The task:
Check each line of the listing, and copy it if it contains the word "Right".

Dataset entries:
◇ ◇ ◇ ◇ ◇

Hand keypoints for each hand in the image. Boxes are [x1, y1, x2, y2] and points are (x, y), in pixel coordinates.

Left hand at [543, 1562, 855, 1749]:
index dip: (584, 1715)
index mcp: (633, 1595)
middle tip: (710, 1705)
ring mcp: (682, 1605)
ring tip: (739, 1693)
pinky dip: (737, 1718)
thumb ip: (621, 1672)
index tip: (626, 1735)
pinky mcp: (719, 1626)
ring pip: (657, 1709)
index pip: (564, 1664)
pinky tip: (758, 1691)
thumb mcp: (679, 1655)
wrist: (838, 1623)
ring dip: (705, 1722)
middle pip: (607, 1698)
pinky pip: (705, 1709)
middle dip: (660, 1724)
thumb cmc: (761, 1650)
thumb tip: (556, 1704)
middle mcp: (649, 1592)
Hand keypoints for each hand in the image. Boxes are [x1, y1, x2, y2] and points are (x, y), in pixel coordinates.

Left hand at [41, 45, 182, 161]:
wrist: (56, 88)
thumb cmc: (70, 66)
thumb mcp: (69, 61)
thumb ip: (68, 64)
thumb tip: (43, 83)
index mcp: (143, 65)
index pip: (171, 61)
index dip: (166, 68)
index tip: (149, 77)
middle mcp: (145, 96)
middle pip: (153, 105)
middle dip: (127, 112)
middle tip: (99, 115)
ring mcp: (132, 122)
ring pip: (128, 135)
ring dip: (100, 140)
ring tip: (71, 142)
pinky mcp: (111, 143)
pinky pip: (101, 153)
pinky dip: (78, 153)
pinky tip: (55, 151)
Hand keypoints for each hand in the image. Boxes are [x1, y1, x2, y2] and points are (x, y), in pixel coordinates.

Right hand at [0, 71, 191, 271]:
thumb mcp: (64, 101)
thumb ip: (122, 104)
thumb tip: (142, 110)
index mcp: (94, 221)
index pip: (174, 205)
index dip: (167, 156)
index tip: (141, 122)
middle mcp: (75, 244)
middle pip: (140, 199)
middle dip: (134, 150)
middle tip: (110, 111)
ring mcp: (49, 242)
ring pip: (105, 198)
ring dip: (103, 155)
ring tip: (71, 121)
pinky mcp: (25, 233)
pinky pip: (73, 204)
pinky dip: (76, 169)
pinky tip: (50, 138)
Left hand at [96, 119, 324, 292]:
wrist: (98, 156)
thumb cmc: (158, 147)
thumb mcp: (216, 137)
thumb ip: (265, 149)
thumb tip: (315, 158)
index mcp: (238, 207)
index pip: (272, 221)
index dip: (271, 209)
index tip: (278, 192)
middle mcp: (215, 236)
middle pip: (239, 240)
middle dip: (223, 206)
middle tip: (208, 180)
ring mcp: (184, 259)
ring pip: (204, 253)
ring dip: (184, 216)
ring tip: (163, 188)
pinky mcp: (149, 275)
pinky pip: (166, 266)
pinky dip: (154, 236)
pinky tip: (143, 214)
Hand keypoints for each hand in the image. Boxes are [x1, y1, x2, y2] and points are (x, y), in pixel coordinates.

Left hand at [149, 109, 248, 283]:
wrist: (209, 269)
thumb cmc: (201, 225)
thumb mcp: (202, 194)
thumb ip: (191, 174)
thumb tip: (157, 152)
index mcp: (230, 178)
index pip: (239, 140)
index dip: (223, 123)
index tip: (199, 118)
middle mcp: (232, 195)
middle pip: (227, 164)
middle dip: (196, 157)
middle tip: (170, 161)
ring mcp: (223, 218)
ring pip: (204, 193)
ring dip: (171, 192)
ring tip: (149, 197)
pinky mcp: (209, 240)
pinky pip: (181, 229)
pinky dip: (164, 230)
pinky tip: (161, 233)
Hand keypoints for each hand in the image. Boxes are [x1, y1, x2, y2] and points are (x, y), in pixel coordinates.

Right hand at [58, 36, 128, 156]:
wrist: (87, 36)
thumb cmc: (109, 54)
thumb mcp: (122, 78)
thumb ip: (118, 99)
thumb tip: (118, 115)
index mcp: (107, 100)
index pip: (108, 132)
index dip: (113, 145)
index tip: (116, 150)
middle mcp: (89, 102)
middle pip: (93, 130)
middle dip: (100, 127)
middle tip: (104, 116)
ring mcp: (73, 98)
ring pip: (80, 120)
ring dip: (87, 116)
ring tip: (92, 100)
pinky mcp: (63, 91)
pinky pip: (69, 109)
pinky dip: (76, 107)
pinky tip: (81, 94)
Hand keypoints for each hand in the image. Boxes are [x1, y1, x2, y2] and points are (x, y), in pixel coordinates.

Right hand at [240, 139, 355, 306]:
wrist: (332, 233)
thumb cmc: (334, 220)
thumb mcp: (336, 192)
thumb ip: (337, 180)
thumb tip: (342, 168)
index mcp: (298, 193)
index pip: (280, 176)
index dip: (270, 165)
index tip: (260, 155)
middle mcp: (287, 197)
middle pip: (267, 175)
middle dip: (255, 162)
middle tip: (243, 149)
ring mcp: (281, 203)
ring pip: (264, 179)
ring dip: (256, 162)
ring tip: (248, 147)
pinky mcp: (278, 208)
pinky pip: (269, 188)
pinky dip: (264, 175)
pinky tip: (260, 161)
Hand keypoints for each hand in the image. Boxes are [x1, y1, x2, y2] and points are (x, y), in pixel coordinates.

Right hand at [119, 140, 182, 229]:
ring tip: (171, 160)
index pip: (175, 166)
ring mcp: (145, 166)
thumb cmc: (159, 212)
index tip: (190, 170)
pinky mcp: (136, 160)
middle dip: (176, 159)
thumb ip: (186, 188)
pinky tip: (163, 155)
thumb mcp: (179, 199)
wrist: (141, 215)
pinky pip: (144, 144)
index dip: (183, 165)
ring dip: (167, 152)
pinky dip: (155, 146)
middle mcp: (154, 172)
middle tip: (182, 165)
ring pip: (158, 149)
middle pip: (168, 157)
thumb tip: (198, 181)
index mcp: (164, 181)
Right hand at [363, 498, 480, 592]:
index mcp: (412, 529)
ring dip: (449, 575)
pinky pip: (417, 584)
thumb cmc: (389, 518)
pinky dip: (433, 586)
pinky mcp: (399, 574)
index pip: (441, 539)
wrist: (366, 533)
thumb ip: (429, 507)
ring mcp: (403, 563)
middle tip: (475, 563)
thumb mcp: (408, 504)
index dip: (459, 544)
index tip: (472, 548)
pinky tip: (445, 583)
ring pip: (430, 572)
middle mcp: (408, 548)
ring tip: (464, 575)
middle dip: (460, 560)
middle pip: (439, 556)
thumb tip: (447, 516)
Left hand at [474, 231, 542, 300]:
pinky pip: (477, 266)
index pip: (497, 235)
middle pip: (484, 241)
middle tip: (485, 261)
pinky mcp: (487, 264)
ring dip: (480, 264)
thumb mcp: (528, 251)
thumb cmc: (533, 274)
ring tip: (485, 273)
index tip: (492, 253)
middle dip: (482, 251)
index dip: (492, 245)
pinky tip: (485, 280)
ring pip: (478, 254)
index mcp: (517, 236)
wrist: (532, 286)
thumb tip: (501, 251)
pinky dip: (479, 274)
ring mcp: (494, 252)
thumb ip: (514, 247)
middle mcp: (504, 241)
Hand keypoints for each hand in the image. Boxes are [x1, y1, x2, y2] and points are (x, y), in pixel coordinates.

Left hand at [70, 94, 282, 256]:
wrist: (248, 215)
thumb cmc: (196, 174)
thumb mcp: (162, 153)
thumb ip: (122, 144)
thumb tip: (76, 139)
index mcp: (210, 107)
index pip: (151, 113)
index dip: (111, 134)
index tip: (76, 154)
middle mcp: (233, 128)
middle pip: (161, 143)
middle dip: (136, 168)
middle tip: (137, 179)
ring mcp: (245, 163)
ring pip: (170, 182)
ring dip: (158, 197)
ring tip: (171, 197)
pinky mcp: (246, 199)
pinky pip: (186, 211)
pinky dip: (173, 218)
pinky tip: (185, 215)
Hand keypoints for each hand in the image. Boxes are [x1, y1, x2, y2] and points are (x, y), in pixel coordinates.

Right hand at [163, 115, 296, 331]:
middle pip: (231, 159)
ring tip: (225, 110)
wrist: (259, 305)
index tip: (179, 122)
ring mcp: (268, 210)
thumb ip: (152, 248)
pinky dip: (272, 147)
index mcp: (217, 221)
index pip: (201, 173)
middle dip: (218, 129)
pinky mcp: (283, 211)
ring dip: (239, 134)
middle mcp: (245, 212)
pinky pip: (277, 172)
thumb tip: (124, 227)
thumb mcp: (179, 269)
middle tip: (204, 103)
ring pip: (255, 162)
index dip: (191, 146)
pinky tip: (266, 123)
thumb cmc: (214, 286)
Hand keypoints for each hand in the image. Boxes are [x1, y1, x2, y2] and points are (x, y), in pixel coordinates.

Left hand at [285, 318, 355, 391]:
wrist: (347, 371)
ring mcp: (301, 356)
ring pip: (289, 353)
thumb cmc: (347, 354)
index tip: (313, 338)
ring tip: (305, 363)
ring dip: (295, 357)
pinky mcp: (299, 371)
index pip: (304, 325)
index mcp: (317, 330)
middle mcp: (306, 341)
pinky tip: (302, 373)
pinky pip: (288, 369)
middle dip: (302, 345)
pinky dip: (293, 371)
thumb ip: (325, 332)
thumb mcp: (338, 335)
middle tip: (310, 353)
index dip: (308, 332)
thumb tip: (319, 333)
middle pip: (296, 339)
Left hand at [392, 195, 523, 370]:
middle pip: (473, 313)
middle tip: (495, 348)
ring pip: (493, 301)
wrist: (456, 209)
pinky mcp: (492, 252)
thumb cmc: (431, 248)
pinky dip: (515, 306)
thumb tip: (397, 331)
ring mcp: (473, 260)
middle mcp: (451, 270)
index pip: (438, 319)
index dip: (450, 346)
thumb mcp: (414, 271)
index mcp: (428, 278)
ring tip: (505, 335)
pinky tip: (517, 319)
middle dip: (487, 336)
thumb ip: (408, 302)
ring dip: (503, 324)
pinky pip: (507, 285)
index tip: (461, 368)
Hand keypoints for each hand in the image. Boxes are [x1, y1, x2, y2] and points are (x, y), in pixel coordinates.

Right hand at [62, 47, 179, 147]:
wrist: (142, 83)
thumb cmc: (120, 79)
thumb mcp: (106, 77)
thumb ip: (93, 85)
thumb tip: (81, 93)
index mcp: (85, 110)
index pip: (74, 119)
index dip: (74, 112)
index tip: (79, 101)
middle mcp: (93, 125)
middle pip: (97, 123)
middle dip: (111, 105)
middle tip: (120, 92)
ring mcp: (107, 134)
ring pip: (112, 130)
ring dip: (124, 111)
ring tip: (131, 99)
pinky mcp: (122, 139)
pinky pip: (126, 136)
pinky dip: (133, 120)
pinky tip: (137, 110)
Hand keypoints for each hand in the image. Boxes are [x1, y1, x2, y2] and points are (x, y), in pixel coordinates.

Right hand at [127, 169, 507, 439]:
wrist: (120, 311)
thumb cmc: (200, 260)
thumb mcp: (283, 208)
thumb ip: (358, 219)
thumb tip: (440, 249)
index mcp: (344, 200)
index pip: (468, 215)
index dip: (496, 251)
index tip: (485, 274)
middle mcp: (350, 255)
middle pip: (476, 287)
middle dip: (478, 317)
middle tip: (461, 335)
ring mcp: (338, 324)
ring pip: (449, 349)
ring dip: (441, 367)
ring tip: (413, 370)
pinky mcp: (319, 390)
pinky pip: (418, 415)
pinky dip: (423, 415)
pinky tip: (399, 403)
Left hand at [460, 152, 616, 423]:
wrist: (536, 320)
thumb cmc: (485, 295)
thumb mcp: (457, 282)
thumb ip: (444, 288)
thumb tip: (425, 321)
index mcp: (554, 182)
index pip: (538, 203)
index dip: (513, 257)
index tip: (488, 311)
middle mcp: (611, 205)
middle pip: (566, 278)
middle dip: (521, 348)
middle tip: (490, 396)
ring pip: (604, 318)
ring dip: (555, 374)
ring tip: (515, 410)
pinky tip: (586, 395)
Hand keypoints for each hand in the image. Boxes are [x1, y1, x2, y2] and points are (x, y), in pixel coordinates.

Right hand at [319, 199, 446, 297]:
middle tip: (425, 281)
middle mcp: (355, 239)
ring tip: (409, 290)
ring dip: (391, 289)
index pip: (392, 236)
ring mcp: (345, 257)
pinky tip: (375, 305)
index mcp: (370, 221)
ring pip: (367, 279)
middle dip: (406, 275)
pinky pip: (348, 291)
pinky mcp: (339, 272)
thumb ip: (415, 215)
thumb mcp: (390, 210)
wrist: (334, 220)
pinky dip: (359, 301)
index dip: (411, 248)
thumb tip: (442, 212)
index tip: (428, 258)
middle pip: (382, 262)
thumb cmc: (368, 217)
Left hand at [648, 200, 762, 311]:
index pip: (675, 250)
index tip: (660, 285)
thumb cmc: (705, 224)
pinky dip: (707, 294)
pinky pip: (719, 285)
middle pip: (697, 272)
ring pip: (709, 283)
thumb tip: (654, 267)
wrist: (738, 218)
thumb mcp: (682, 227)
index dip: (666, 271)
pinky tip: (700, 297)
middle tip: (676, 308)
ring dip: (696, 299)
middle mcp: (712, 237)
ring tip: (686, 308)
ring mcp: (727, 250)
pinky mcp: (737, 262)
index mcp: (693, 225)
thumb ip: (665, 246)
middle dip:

◇ ◇ ◇ ◇ ◇

The completed task:
Right hand at [0, 71, 191, 271]:
Right hand at [58, 36, 128, 156]:
Right hand at [240, 139, 355, 306]:
Right hand at [119, 140, 182, 229]:
Right hand at [363, 498, 480, 592]:
Right hand at [163, 115, 296, 331]:
Right hand at [62, 47, 179, 147]:
Right hand at [127, 169, 507, 439]:
Right hand at [319, 199, 446, 297]:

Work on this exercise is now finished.